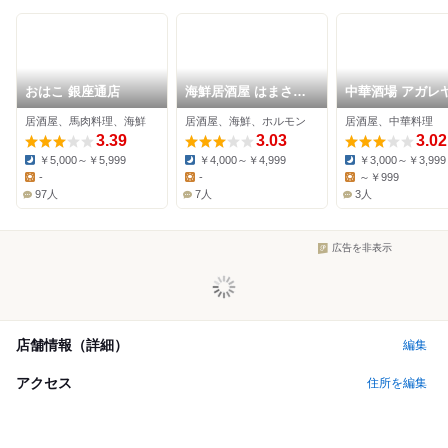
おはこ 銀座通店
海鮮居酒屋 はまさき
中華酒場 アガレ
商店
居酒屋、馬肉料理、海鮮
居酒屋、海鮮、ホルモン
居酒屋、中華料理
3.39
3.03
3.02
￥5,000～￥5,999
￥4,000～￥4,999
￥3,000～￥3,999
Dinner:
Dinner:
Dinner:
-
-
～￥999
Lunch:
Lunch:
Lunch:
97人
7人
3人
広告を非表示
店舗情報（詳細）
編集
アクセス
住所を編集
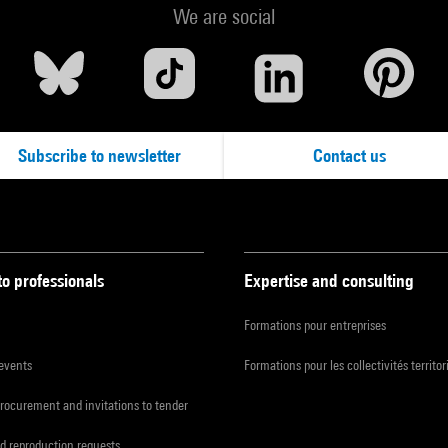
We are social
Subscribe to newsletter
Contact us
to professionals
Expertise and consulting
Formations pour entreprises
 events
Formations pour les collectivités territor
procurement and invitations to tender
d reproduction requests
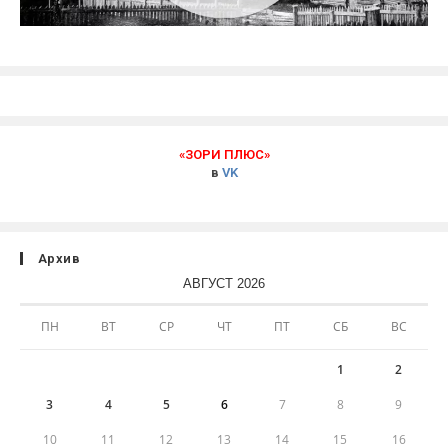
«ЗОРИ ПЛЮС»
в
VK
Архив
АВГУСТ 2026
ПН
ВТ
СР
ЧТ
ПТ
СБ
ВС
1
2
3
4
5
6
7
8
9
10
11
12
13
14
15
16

• Task instructions:
Substitute "Evening" for every "Dinner" in all of the rows above, keeping everything else unchanged. Leave the pictures out of your answer.

• Answer box:
おはこ 銀座通店
海鮮居酒屋 はまさき
中華酒場 アガレ
商店
居酒屋、馬肉料理、海鮮
居酒屋、海鮮、ホルモン
居酒屋、中華料理
3.39
3.03
3.02
￥5,000～￥5,999
￥4,000～￥4,999
￥3,000～￥3,999
Evening:
Evening:
Evening:
-
-
～￥999
Lunch:
Lunch:
Lunch:
97人
7人
3人
広告を非表示
店舗情報（詳細）
編集
アクセス
住所を編集
We are social
Subscribe to newsletter
Contact us
to professionals
Expertise and consulting
Formations pour entreprises
 events
Formations pour les collectivités territor
procurement and invitations to tender
d reproduction requests
«ЗОРИ ПЛЮС»
в
VK
Архив
АВГУСТ 2026
ПН
ВТ
СР
ЧТ
ПТ
СБ
ВС
1
2
3
4
5
6
7
8
9
10
11
12
13
14
15
16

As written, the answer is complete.